▶ Text segment:
=== Begin Enclosure ===

Decided by: HIGH COURT OF MADRAS
In The case of: The Committee Representing RBF Nidhi Ltd. v. Vipanchi Investments Pvt. Ltd.
Appeal No. : OSA Nos. 343 to 345, 390 to 392 of 2007 & 130 to 132 of 2008
Decided on: February 3, 2009


SUMMARY OF CASE LAW
The company in liquidation is entitled to invoke the provisions of section 171 of the Contract Act relating to general lien over the properties offered as security to cover all the loans availed by the owners’ POA and the claim of the owners seeking redemption of the title deeds in terms of section 91 of the Transfer of Property Act must yield to such right and consequently the right to claim redemption cannot be accepted.


RELEVANT PARAGRAPHS:
7. At the outset, we would like to point out that the Committee constituted to manage the affairs of M/s R.B.F. Nidhi Limited had been superseded, as it is under the control of the Provisional Liquidator of this Court. An objection was also raised by Mr.M.Ravindran, learned Additional Solicitor General of India that the Federation of Investors Association cannot be heard. Though O.S.A.Nos.343 to 345 of 2007 cannot be prosecuted by the Committee which is not in existence as on today, as the very same common order is put in issue before this Court in the other appeals and they were parties to the applications before the Court below, and also for an effective adjudication of the issue, we are of the opinion that the learned counsel for the erstwhile Committee should also be heard. Therefore, we permit Mr.Arvind P.Datar, learned Senior Counsel representing the erstwhile Committee to present his case. So far as the appellant in O.S.A.Nos.390 to 392 of 2007 is concerned, they being the Federation of Investors Association, we permit Mr.P.Girirajan, learned counsel to assist the Court for the very same reason namely, they have also questioned the common order put in issue before this Court and in case any order adversely affecting their rights are passed, they would also be aggrieved. Moreover, they were allowed to come on record to appeal by orders of this Court. Further, as the disposal of the O.S.A.Nos.130 to 132 of 2008 will also govern the issue raised by the Committee and the Federation of Investors Association, the objection raised cannot be accepted and accordingly, we proceed to consider the submissions made by the respective learned counsels in all the appeals.

=== End Enclosure ===

▶ Task inputs:
=== Begin Enclosure ===

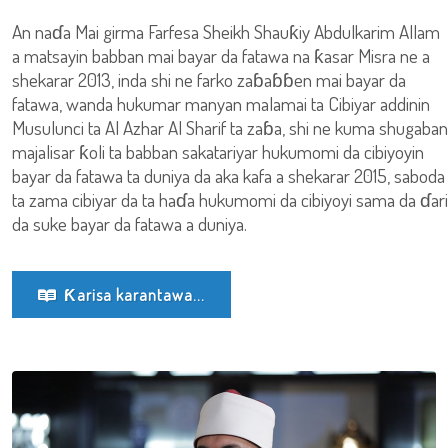
An naɗa Mai girma Farfesa Sheikh Shauƙiy Abdulkarim Allam
a matsayin babban mai bayar da fatawa na ƙasar Misra ne a
shekarar 2013, inda shi ne farko zaɓaɓɓen mai bayar da
fatawa, wanda hukumar manyan malamai ta Cibiyar addinin
Musulunci ta Al Azhar Al Sharif ta zaɓa, shi ne kuma shugaban
majalisar ƙoli ta babban sakatariyar hukumomi da cibiyoyin
bayar da fatawa ta duniya da aka kafa a shekarar 2015, saboda
ta zama cibiyar da ta haɗa hukumomi da cibiyoyi sama da ɗari
da suke bayar da fatawa a duniya.
Ƙarisa karantawa...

=== End Enclosure ===

▶ What you need to do:
a: Switch "general lien" to "particular lien" in the court ruling, and give the passage that begins at the words "Appeal No. : OSA" and stops after "cannot be accepted.".
b: Output the lines of the rows exactly, beginning at their first line and stopping after the line that has "Musulunci ta Al". Leave the pictures out of your answer.
The court ruling and the rows are unrelated to each other.

▶ Task-by-task results:
a:
Appeal No. : OSA Nos. 343 to 345, 390 to 392 of 2007 & 130 to 132 of 2008
Decided on: February 3, 2009


SUMMARY OF CASE LAW
The company in liquidation is entitled to invoke the provisions of section 171 of the Contract Act relating to particular lien over the properties offered as security to cover all the loans availed by the owners’ POA and the claim of the owners seeking redemption of the title deeds in terms of section 91 of the Transfer of Property Act must yield to such right and consequently the right to claim redemption cannot be accepted.

b:
An naɗa Mai girma Farfesa Sheikh Shauƙiy Abdulkarim Allam
a matsayin babban mai bayar da fatawa na ƙasar Misra ne a
shekarar 2013, inda shi ne farko zaɓaɓɓen mai bayar da
fatawa, wanda hukumar manyan malamai ta Cibiyar addinin
Musulunci ta Al Azhar Al Sharif ta zaɓa, shi ne kuma shugaban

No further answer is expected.